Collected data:
◇ ◇ ◇ ◇ ◇

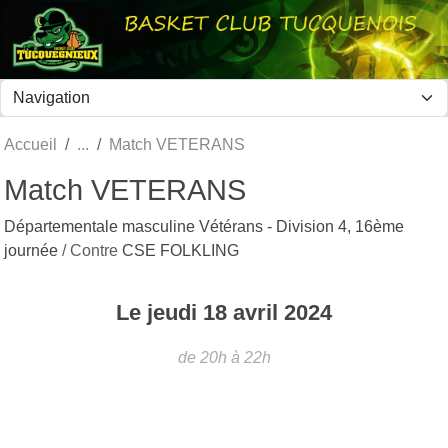
Panneau de gestion des cookies
Accueil
Match VETERANS
Match VETERANS
Départementale masculine Vétérans - Division 4, 16ème
journée
/ Contre
CSE FOLKLING
Le
jeudi
18
avril
2024
de 20h à 22h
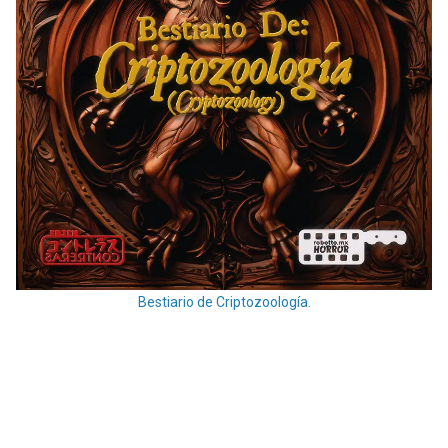
Bestiario de Criptozoología.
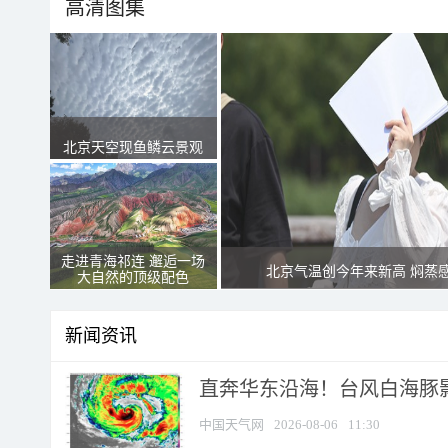
高清图集
北京天空现鱼鳞云景观
走进青海祁连 邂逅一场
北京气温创今年来新高 焖蒸
大自然的顶级配色
新闻资讯
直奔华东沿海！台风白海豚影
中国天气网
2026-08-06
11:30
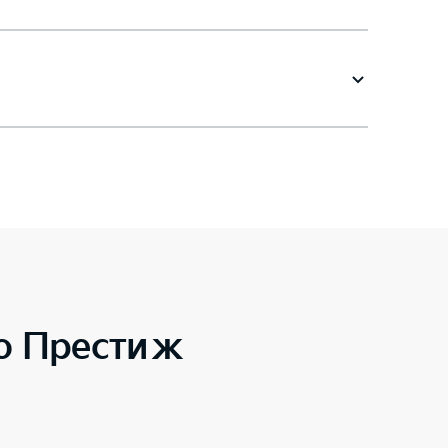
to Престиж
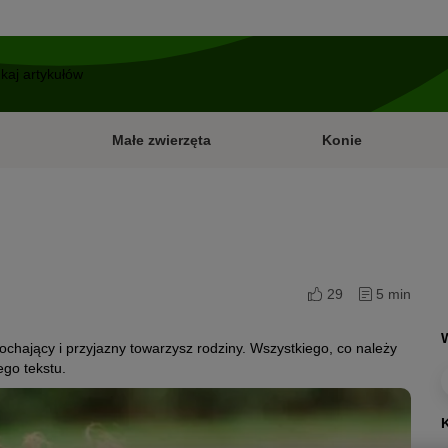
Małe zwierzęta
Konie
29
5 min
kochający i przyjazny towarzysz rodziny. Wszystkiego, co należy
ego tekstu.
K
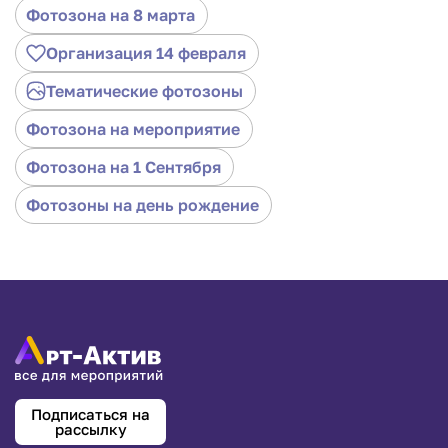
Фотозона на 8 марта
Организация 14 февраля
Тематические фотозоны
Фотозона на мероприятие
Фотозона на 1 Cентября
Фотозоны на день рождение
Подписаться на
рассылку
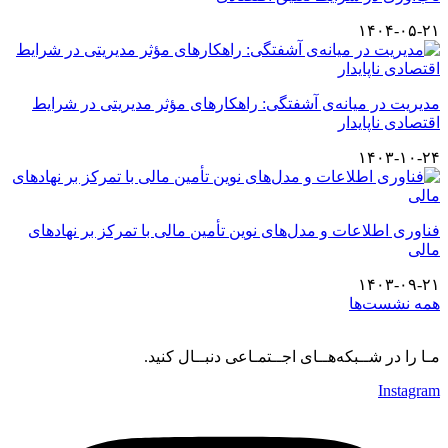
۱۴۰۴-۰۵-۲۱
مدیریت در میانه‌ی آشفتگی: راهکارهای مؤثر مدیریتی در شرایط
اقتصادی ناپایدار
۱۴۰۳-۱۰-۲۴
فناوری اطلاعات و مدل‌های نوین تأمین مالی با تمرکز بر نهادهای
مالی
۱۴۰۳-۰۹-۲۱
همه نشست‌ها
مـا را در شــبکه‌هــای اجــتمـاعی دنبــال کنید.
Instagram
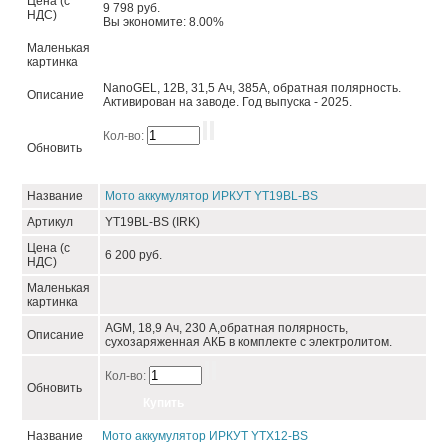
Цена (с
9 798 руб.
НДС)
Вы экономите: 8.00%
Маленькая
картинка
NanoGEL, 12В, 31,5 Ач, 385А, обратная полярность.
Описание
Активирован на заводе. Год выпуска - 2025.
Кол-во:
Обновить
Название
Мото аккумулятор ИРКУТ YT19BL-BS
Артикул
YT19BL-BS (IRK)
Цена (с
6 200 руб.
НДС)
Маленькая
картинка
AGM, 18,9 Ач, 230 А,обратная полярность,
Описание
сухозаряженная АКБ в комплекте с электролитом.
Кол-во:
Обновить
Название
Мото аккумулятор ИРКУТ YTX12-BS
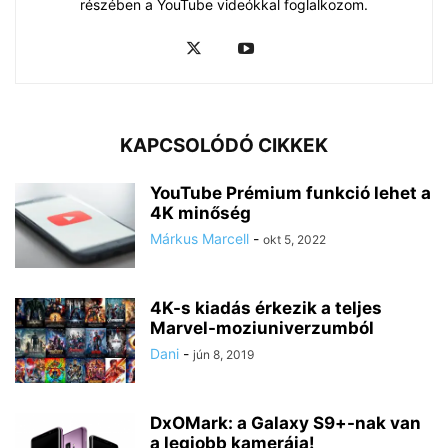
részében a YouTube videókkal foglalkozom.
KAPCSOLÓDÓ CIKKEK
YouTube Prémium funkció lehet a
4K minőség
Márkus Marcell
-
okt 5, 2022
4K-s kiadás érkezik a teljes
Marvel-moziuniverzumból
Dani
-
jún 8, 2019
DxOMark: a Galaxy S9+-nak van
a legjobb kamerája!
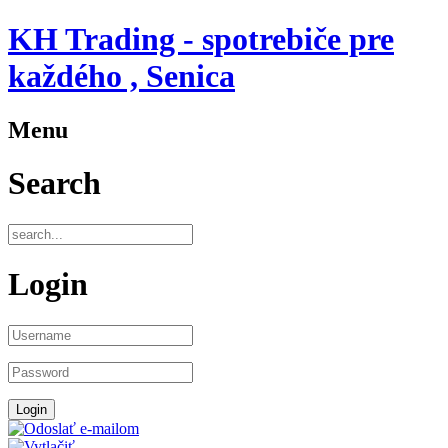
KH Trading - spotrebiče pre
každého , Senica
Menu
Search
Login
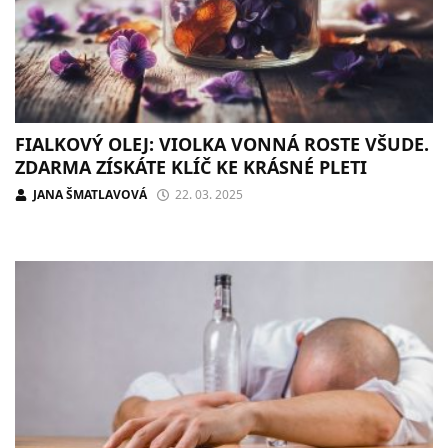
FIALKOVÝ OLEJ: VIOLKA VONNÁ ROSTE VŠUDE.
ZDARMA ZÍSKÁTE KLÍČ KE KRÁSNÉ PLETI
JANA ŠMATLAVOVÁ
22. 03. 2025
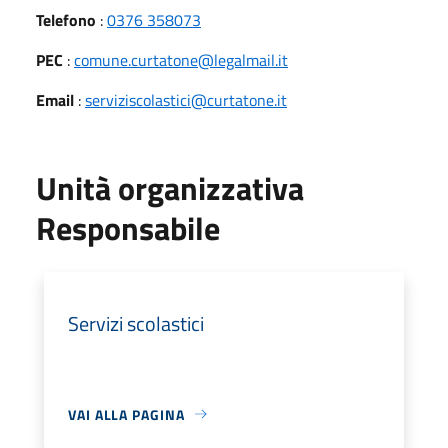
Telefono
:
0376 358073
PEC
:
comune.curtatone@legalmail.it
Email
:
serviziscolastici@curtatone.it
Unità organizzativa
Responsabile
Servizi scolastici
VAI ALLA PAGINA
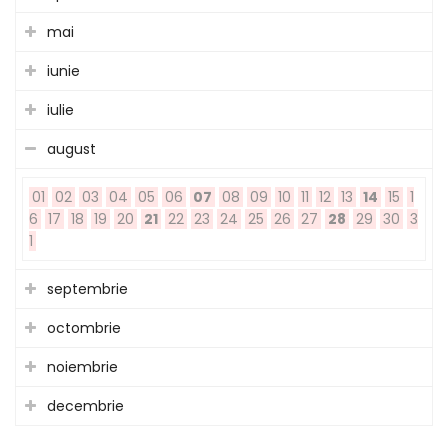
mai
iunie
iulie
august
01
02
03
04
05
06
07
08
09
10
11
12
13
14
15
1
6
17
18
19
20
21
22
23
24
25
26
27
28
29
30
3
1
septembrie
octombrie
noiembrie
decembrie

◇ ◇ ◇ ◇ ◇

Assignment >> Transcribe the entries above word for word, but leave every picture out of your copy.

The completed task >>
Panneau de gestion des cookies
Accueil
Match VETERANS
Match VETERANS
Départementale masculine Vétérans - Division 4, 16ème
journée
/ Contre
CSE FOLKLING
Le
jeudi
18
avril
2024
de 20h à 22h
Bestiario de Criptozoología.
高清图集
北京天空现鱼鳞云景观
走进青海祁连 邂逅一场
北京气温创今年来新高 焖蒸
大自然的顶级配色
新闻资讯
直奔华东沿海！台风白海豚影
中国天气网
2026-08-06
11:30
to Престиж
Małe zwierzęta
Konie
29
5 min
kochający i przyjazny towarzysz rodziny. Wszystkiego, co należy
ego tekstu.
K
Фотозона на 8 марта
Организация 14 февраля
Тематические фотозоны
Фотозона на мероприятие
Фотозона на 1 Cентября
Фотозоны на день рождение
Подписаться на
рассылку
۱۴۰۴-۰۵-۲۱
مدیریت در میانه‌ی آشفتگی: راهکارهای مؤثر مدیریتی در شرایط
اقتصادی ناپایدار
۱۴۰۳-۱۰-۲۴
فناوری اطلاعات و مدل‌های نوین تأمین مالی با تمرکز بر نهادهای
مالی
۱۴۰۳-۰۹-۲۱
همه نشست‌ها
مـا را در شــبکه‌هــای اجــتمـاعی دنبــال کنید.
Instagram
Цена (с
9 798 руб.
НДС)
Вы экономите: 8.00%
Маленькая
картинка
NanoGEL, 12В, 31,5 Ач, 385А, обратная полярность.
Описание
Активирован на заводе. Год выпуска - 2025.
Кол-во:
Обновить
Название
Мото аккумулятор ИРКУТ YT19BL-BS
Артикул
YT19BL-BS (IRK)
Цена (с
6 200 руб.
НДС)
Маленькая
картинка
AGM, 18,9 Ач, 230 А,обратная полярность,
Описание
сухозаряженная АКБ в комплекте с электролитом.
Кол-во:
Обновить
Название
Мото аккумулятор ИРКУТ YTX12-BS
részében a YouTube videókkal foglalkozom.
KAPCSOLÓDÓ CIKKEK
YouTube Prémium funkció lehet a
4K minőség
Márkus Marcell
-
okt 5, 2022
4K-s kiadás érkezik a teljes
Marvel-moziuniverzumból
Dani
-
jún 8, 2019
DxOMark: a Galaxy S9+-nak van
a legjobb kamerája!
KH Trading - spotrebiče pre
každého , Senica
Menu
Search
Login
FIALKOVÝ OLEJ: VIOLKA VONNÁ ROSTE VŠUDE.
ZDARMA ZÍSKÁTE KLÍČ KE KRÁSNÉ PLETI
JANA ŠMATLAVOVÁ
22. 03. 2025
Telefono
:
0376 358073
PEC
:
comune.curtatone@legalmail.it
Email
:
serviziscolastici@curtatone.it
Unità organizzativa
Responsabile
Servizi scolastici
VAI ALLA PAGINA
mai
iunie
iulie
august
01
02
03
04
05
06
07
08
09
10
11
12
13
14
15
1
6
17
18
19
20
21
22
23
24
25
26
27
28
29
30
3
1
septembrie
octombrie
noiembrie
decembrie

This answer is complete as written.